[Stored items]
■ ■ ■ ■

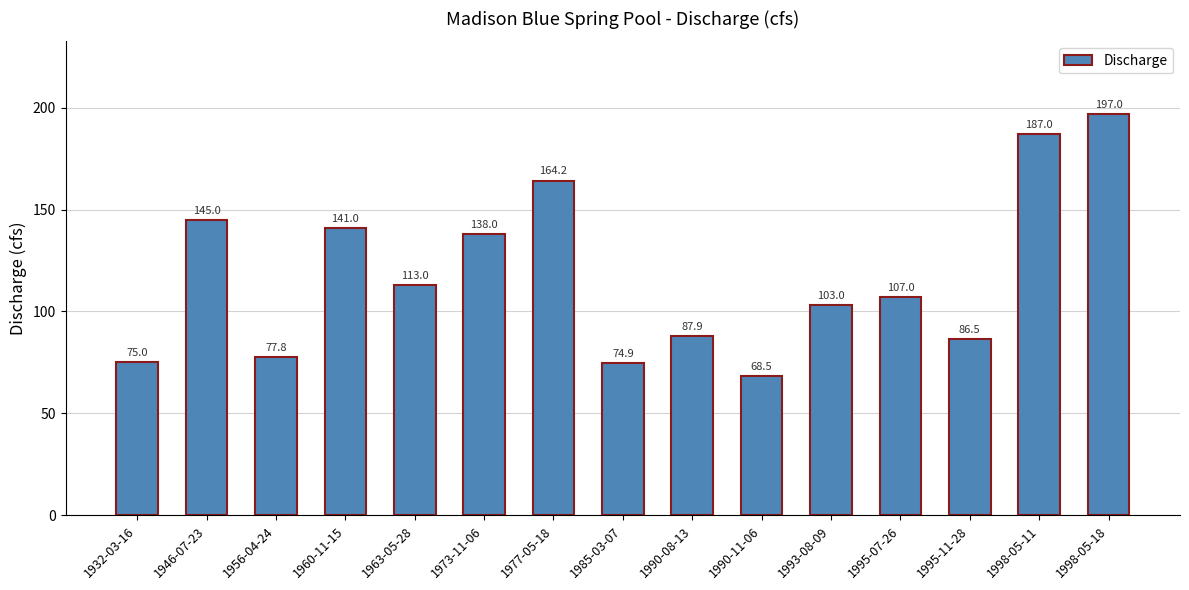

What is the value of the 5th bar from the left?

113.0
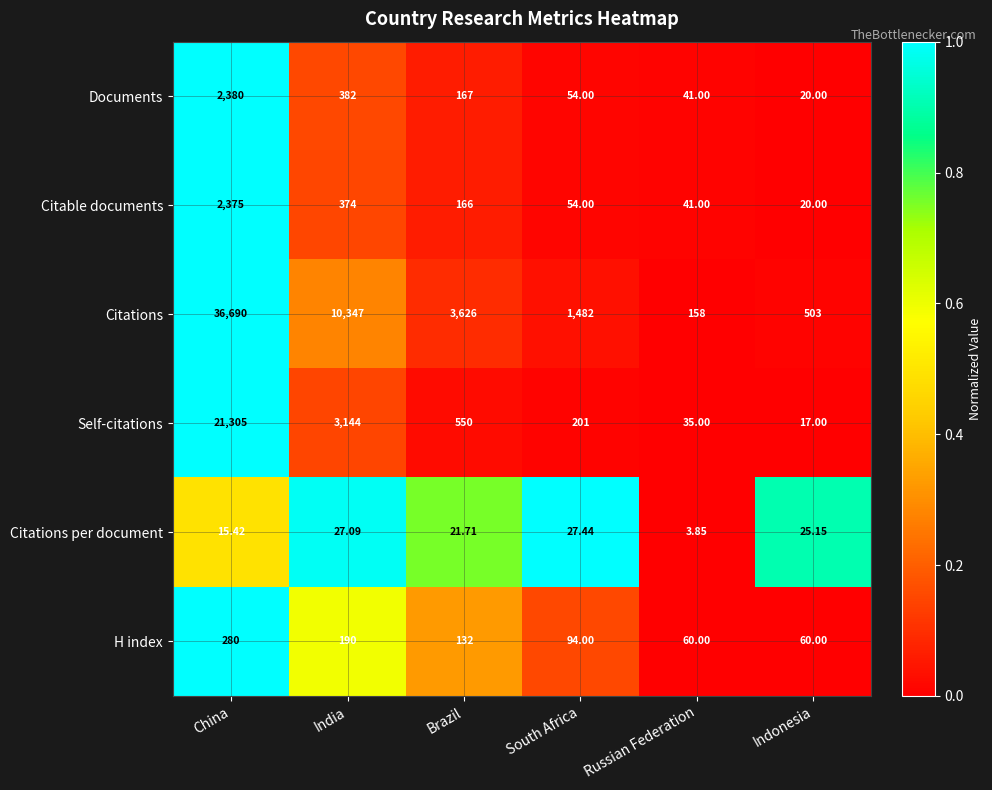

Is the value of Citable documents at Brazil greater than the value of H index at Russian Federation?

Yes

■ ■ ■ ■

* [Exercise aim]:
Print every line of the listing above unchanged, leaving the pictures out.

* [Result of the exercise]:
What is the value of the 5th bar from the left?

113.0

Is the value of Citable documents at Brazil greater than the value of H index at Russian Federation?

Yes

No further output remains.